Pune | November 21, 2025: The Central Pollution Control Board (CPCB) has identified serious regulatory breaches at two prominent waste-to-energy (WTE) facilities in Maharashtra — the one in Pimpri‑Chinchwad Municipal Corporation (PCMC) and another in Sangli. The state regulator, Maharashtra Pollution Control Board (MPCB), has served a formal show-cause notice to the PCMC WTE plant and issued directions for the Sangli facility, following a compliance report submitted to the National Green Tribunal (NGT).

According to the CPCB findings, the PCMC WTE plant, commissioned in 2023 in Moshi and capable of processing approximately 700 tonnes of municipal solid waste per day and generating around 12 MW of electricity, failed to perform or report separate analyses of bottom ash and fly ash as required under the Solid Waste Management Rules, 2016. The CPCB reported that a show-cause notice had been issued in July for this lapse.

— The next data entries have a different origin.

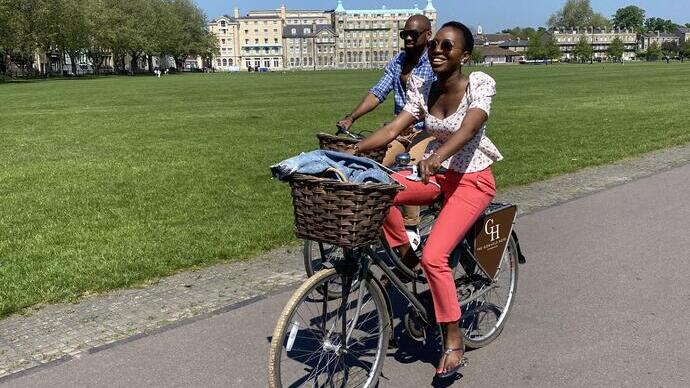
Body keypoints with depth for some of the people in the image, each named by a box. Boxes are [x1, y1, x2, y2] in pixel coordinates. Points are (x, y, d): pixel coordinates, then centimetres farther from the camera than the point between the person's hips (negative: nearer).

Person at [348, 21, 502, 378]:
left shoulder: (480, 84, -15)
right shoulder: (423, 90, -1)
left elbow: (468, 128, -32)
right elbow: (393, 128, -9)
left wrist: (438, 155, -52)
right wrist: (354, 149, -24)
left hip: (473, 180, -5)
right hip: (438, 174, 5)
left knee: (433, 256, -21)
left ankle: (453, 340, -2)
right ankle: (404, 256, 0)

In the case of the Sangli WTE plant, the CPCB found that it was operating without the mandatory “consent to operate” (CTO) from the MPCB, and that the combustion chamber temperature was far below the required minimum of 850 °C — operating reportedly around 230 °C, which leads to inefficient combustion, high loss on ignition and increased risk of harmful emissions and residual waste. The plant had also allegedly not been subject to monitoring by the MPCB for a span of five years.

Environmental and public-health advocates have urged immediate suspension of operations at both facilities until full compliance is demonstrated. They point out that incomplete combustion, unmonitored ash disposal and leachate containing heavy metals can pose serious risks to air, groundwater and soil quality in nearby communities. The violation also raises broader questions about the efficacy of WTE projects as sustainable waste-management solutions without strong oversight.

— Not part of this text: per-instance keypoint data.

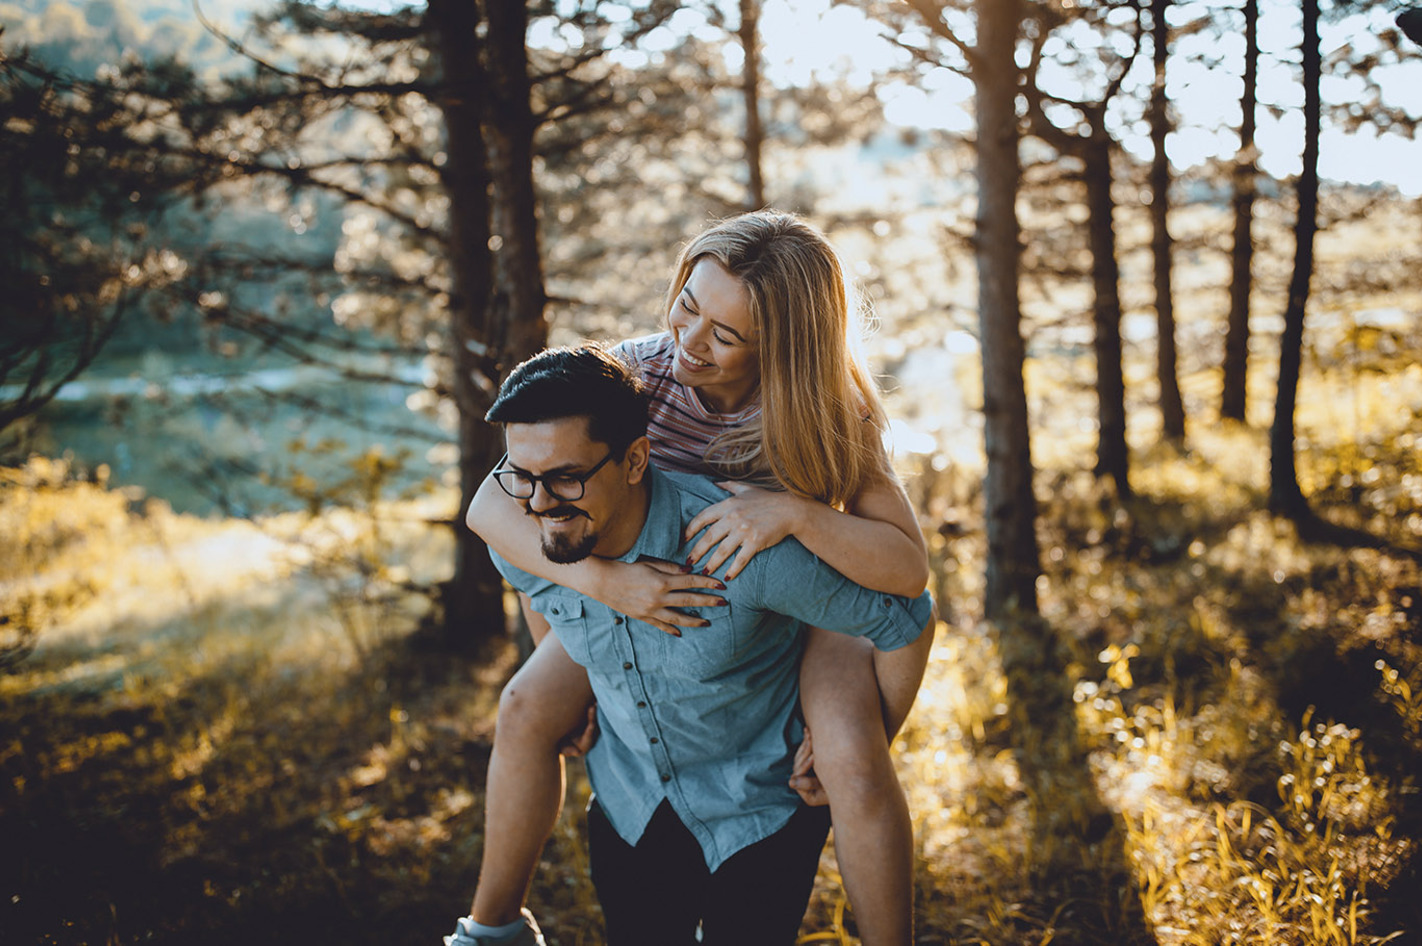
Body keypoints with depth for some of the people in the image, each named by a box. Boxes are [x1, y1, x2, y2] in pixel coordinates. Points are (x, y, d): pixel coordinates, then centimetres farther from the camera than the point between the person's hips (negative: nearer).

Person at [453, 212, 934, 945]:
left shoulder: (830, 417, -30)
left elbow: (908, 568, -33)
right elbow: (490, 505, -30)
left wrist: (793, 510, -49)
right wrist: (601, 580, -45)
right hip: (659, 586, 2)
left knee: (852, 760, -30)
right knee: (526, 713, -15)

In response, PCMC officials acknowledged that while analyses for ash and emissions were being conducted, the formal submission of reports was delayed due to “lack of explicit directions”. They have stated their intention to comply fully with the CPCB’s instructions and submit the required documentation. The Sangli plant operators, meanwhile, face potential enforcement actions by the MPCB including revocation of CTO, imposition of environmental compensation and strict monitoring of emissions and residues.

The implications of these developments are significant. WTE plants are increasingly being positioned as key tools for urban waste management and energy generation — yet their credibility depends on robust environmental safeguards being enforced. If major units in Maharashtra are found operating out of compliance, it could trigger more stringent scrutiny across India’s WTE sector. For local jurisdictions like PCMC and Sangli, this will mean enhanced regulatory burdens, community scrutiny and possible reputational risks.

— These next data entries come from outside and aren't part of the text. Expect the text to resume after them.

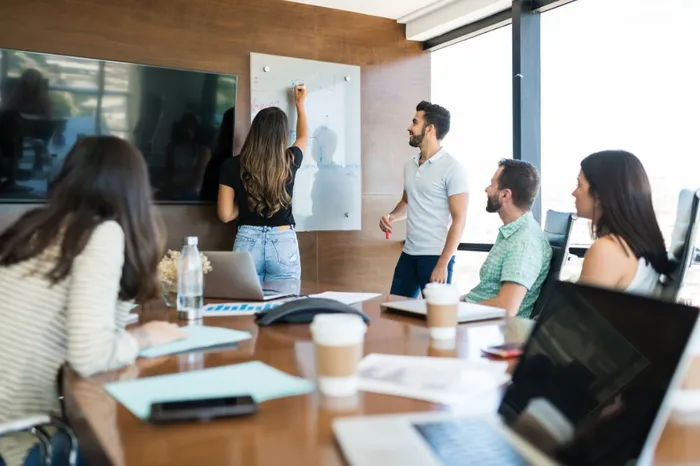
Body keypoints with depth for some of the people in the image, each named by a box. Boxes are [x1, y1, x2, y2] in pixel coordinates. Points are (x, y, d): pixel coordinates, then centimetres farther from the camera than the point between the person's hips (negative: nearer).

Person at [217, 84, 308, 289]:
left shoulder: (233, 165, -5)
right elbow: (303, 137, 23)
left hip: (247, 243, 0)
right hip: (283, 243, 0)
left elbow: (225, 215, -3)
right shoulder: (289, 161, -2)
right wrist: (300, 103, 36)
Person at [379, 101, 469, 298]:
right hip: (408, 254, 7)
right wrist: (391, 216, 2)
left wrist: (442, 264, -19)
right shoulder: (410, 166, 10)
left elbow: (459, 219, -14)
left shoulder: (452, 168, -11)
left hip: (435, 257, -7)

This case also underscores the need for stronger continuous emissions monitoring systems (CEMS/OCEMS) and transparent online reporting of ash handling, flue-gas parameters and groundwater/leachate data. Experts argue that the environmental benefits of WTE plants must be matched by equally functioning oversight mechanisms, otherwise the model could degrade into being “waste incineration disguised as waste-management”.